**EXERCISE TASK:**
Reproduce the lines below, starting with the line that contains "collectors: L. N. Goodding" and continuing through the last line, both ends included. Omit the pictures from your answer.

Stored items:

◆ ◆ ◆

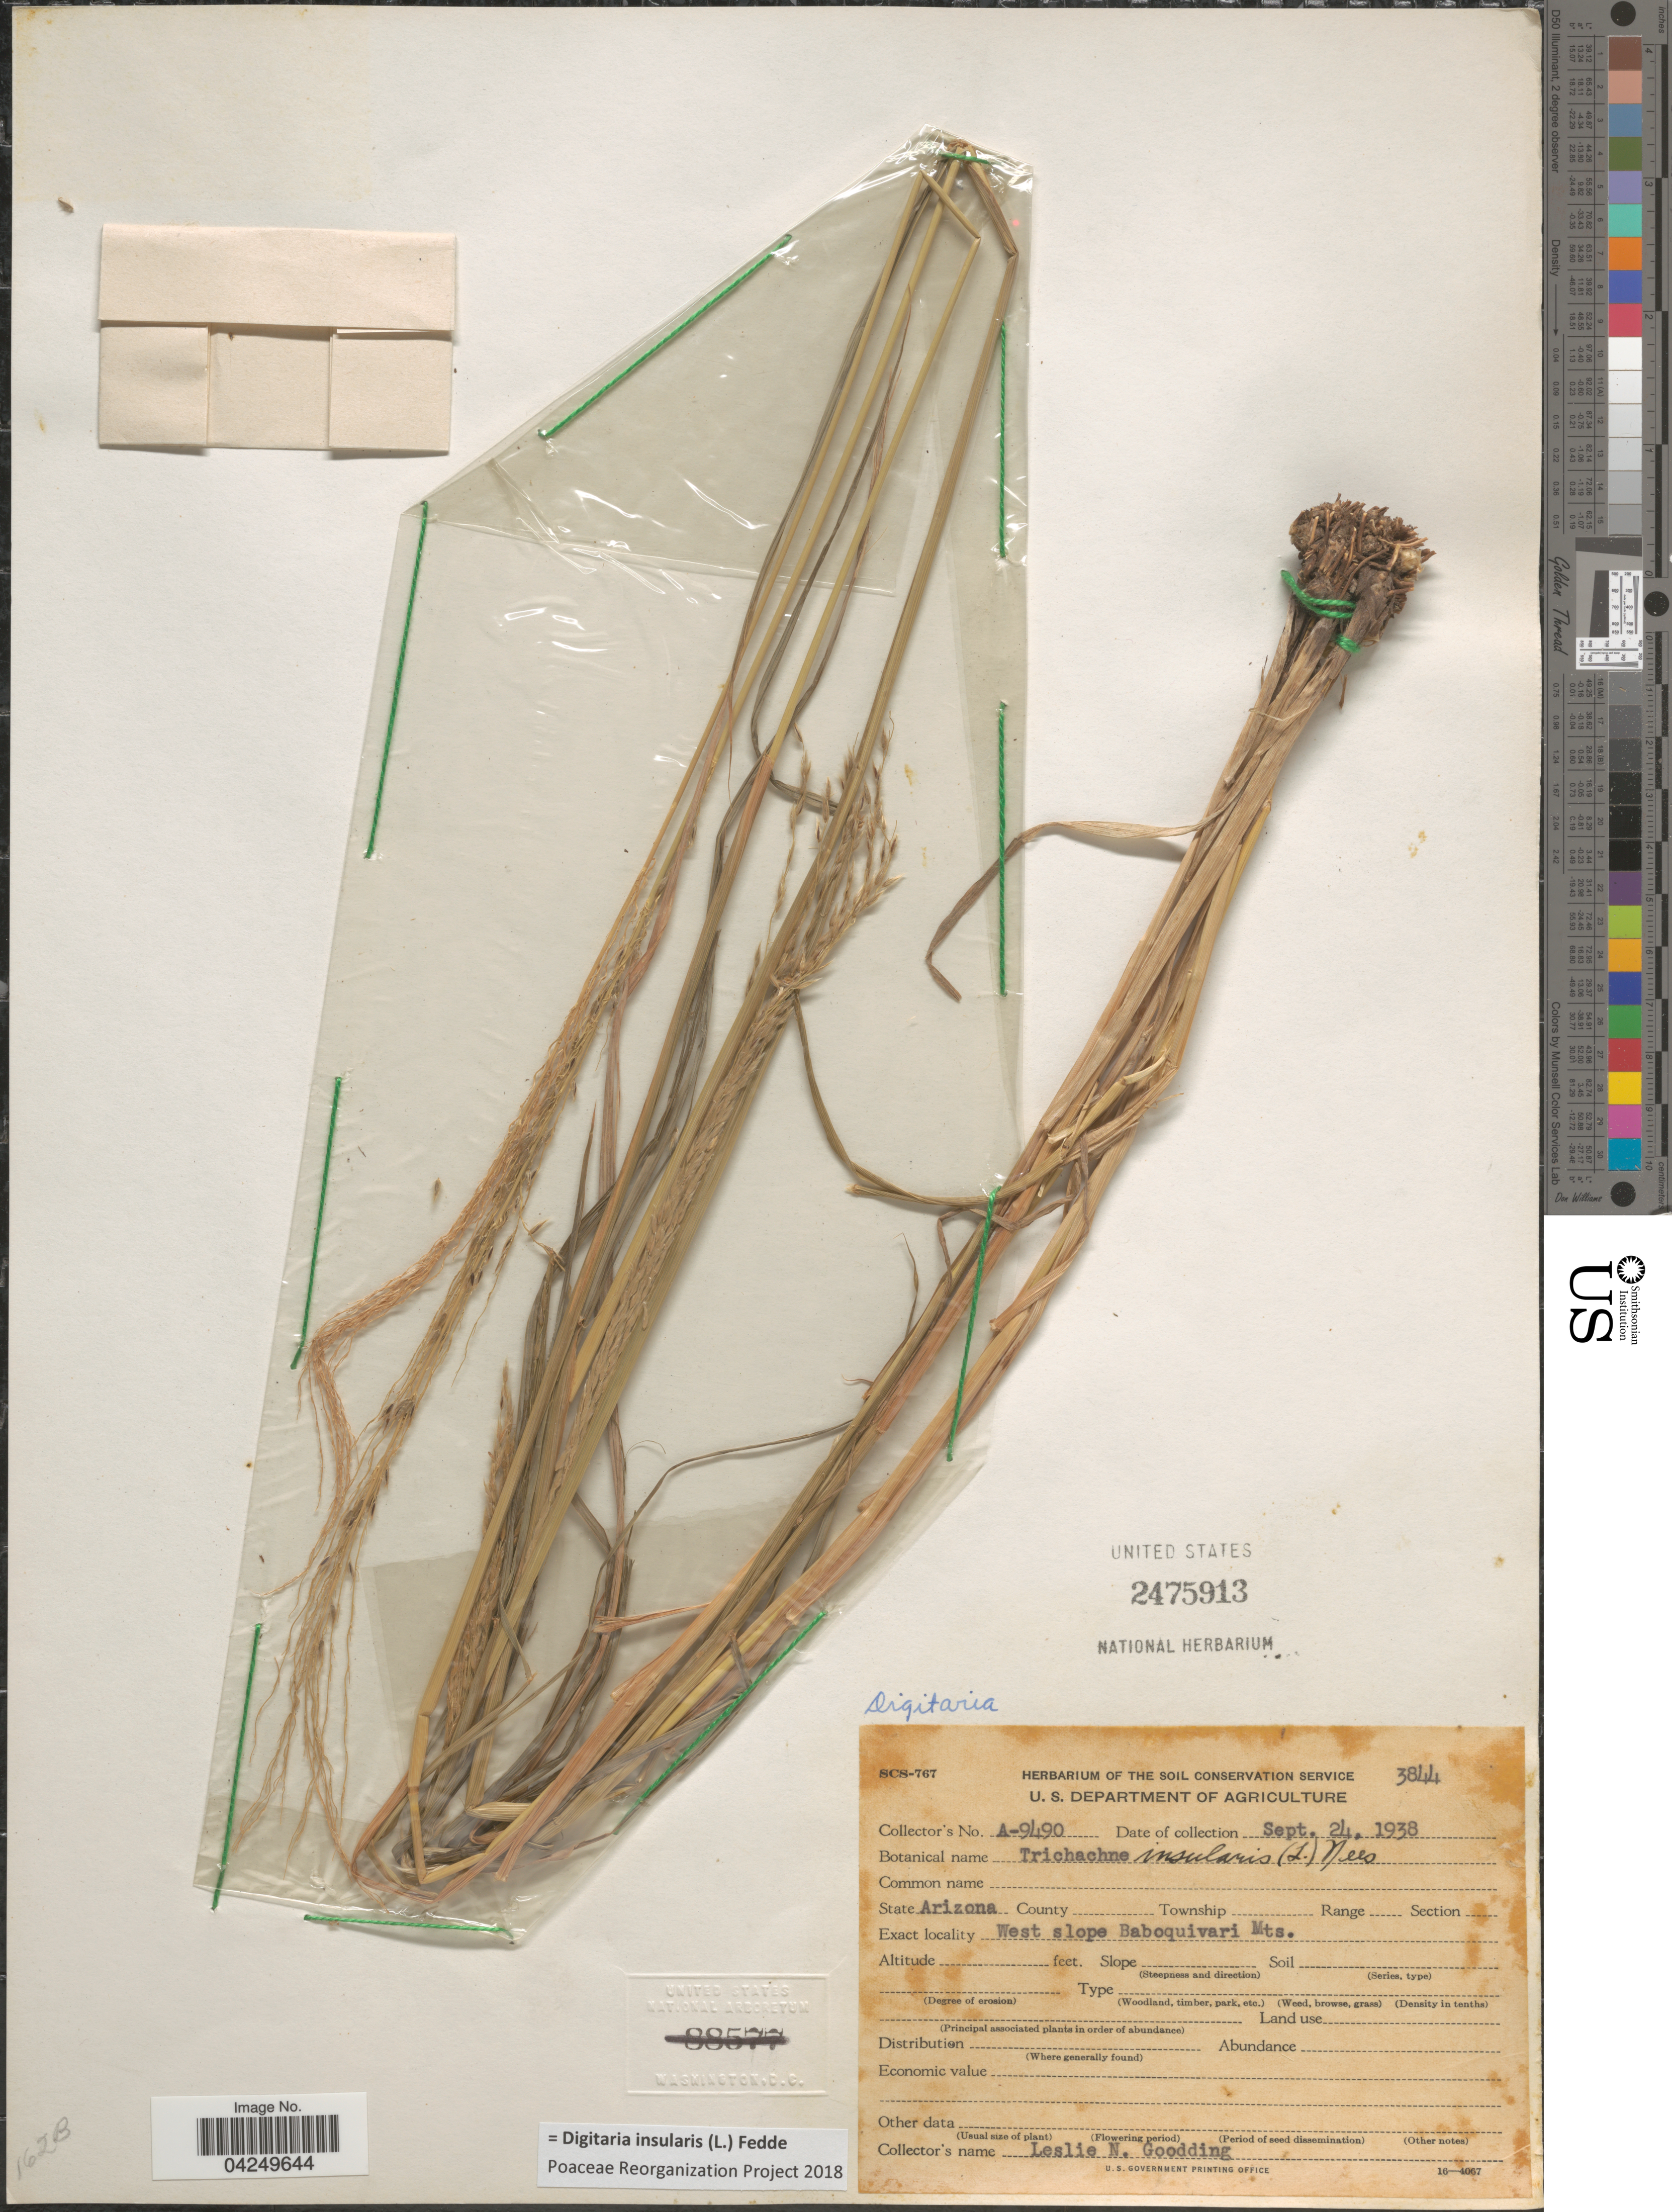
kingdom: Plantae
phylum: Tracheophyta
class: Liliopsida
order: Poales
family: Poaceae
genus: Digitaria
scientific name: Digitaria insularis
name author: (L.) Fedde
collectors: L. N. Goodding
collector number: A-9490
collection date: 1938-09-24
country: United States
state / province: Arizona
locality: West slope Baboquivari Mts.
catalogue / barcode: US 2475913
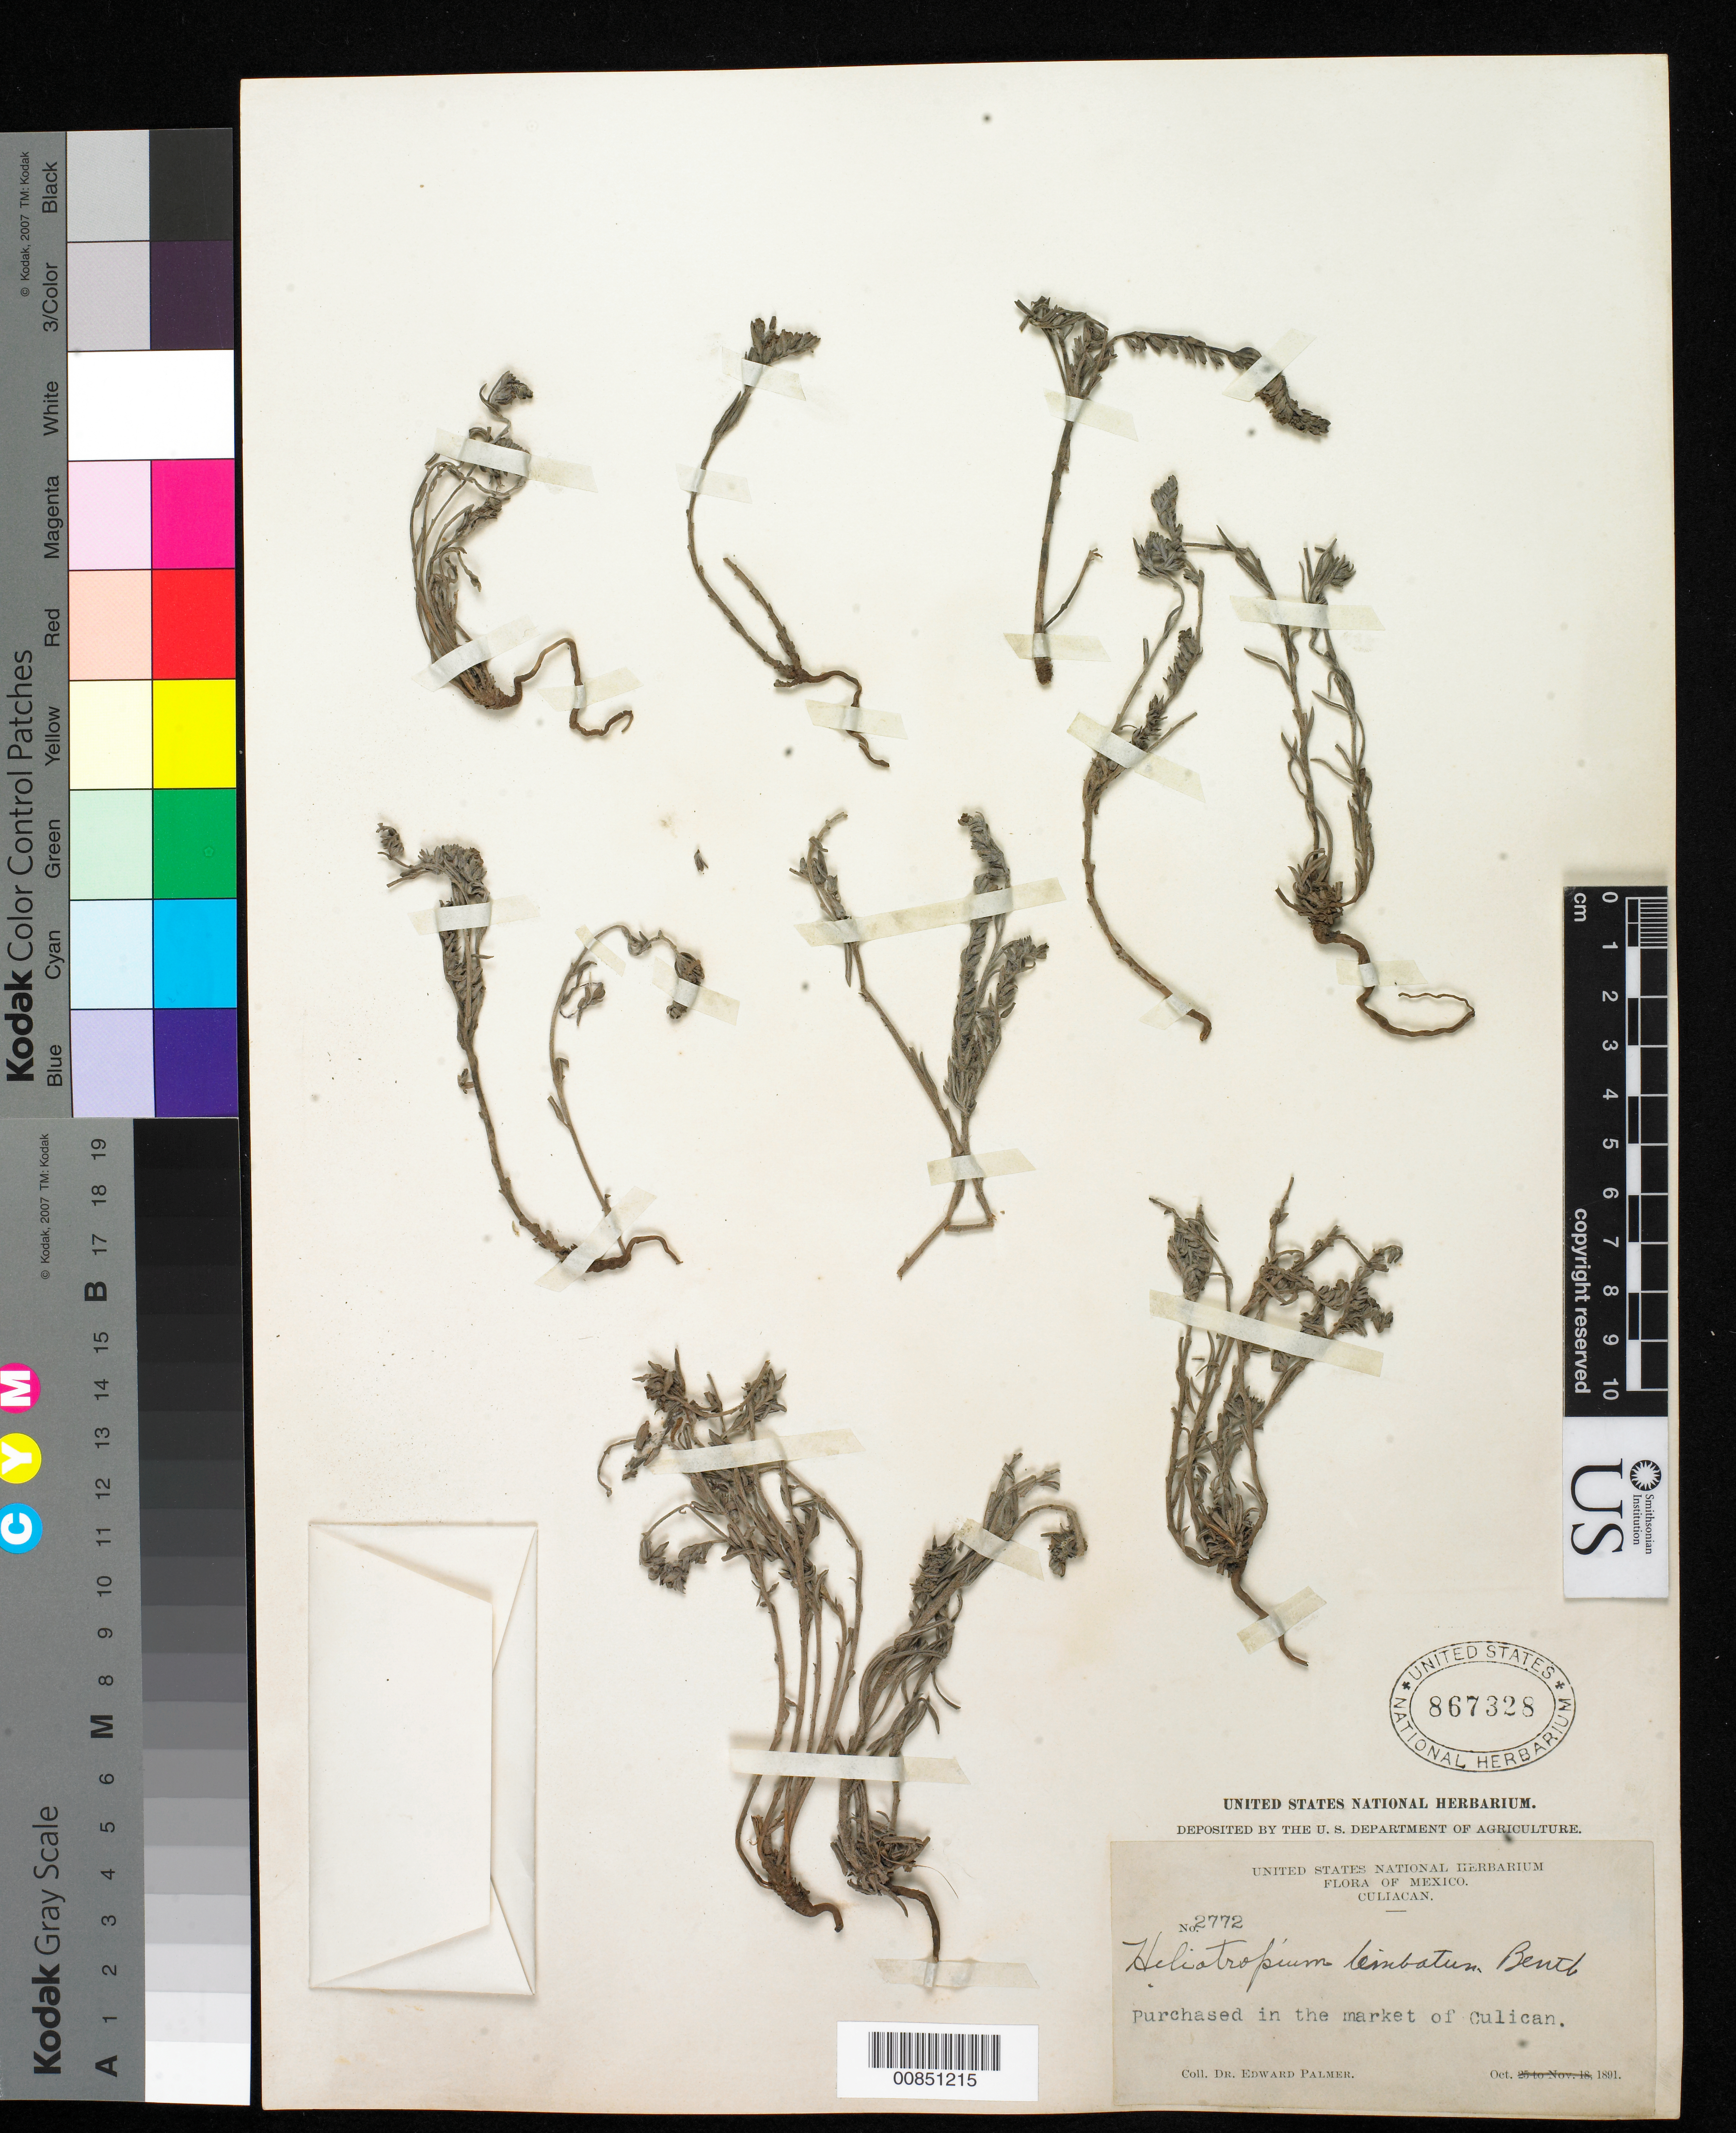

◆ ◆ ◆

**REPLY TO THE EXERCISE:**
collectors: L. N. Goodding
collector number: A-9490
collection date: 1938-09-24
country: United States
state / province: Arizona
locality: West slope Baboquivari Mts.
catalogue / barcode: US 2475913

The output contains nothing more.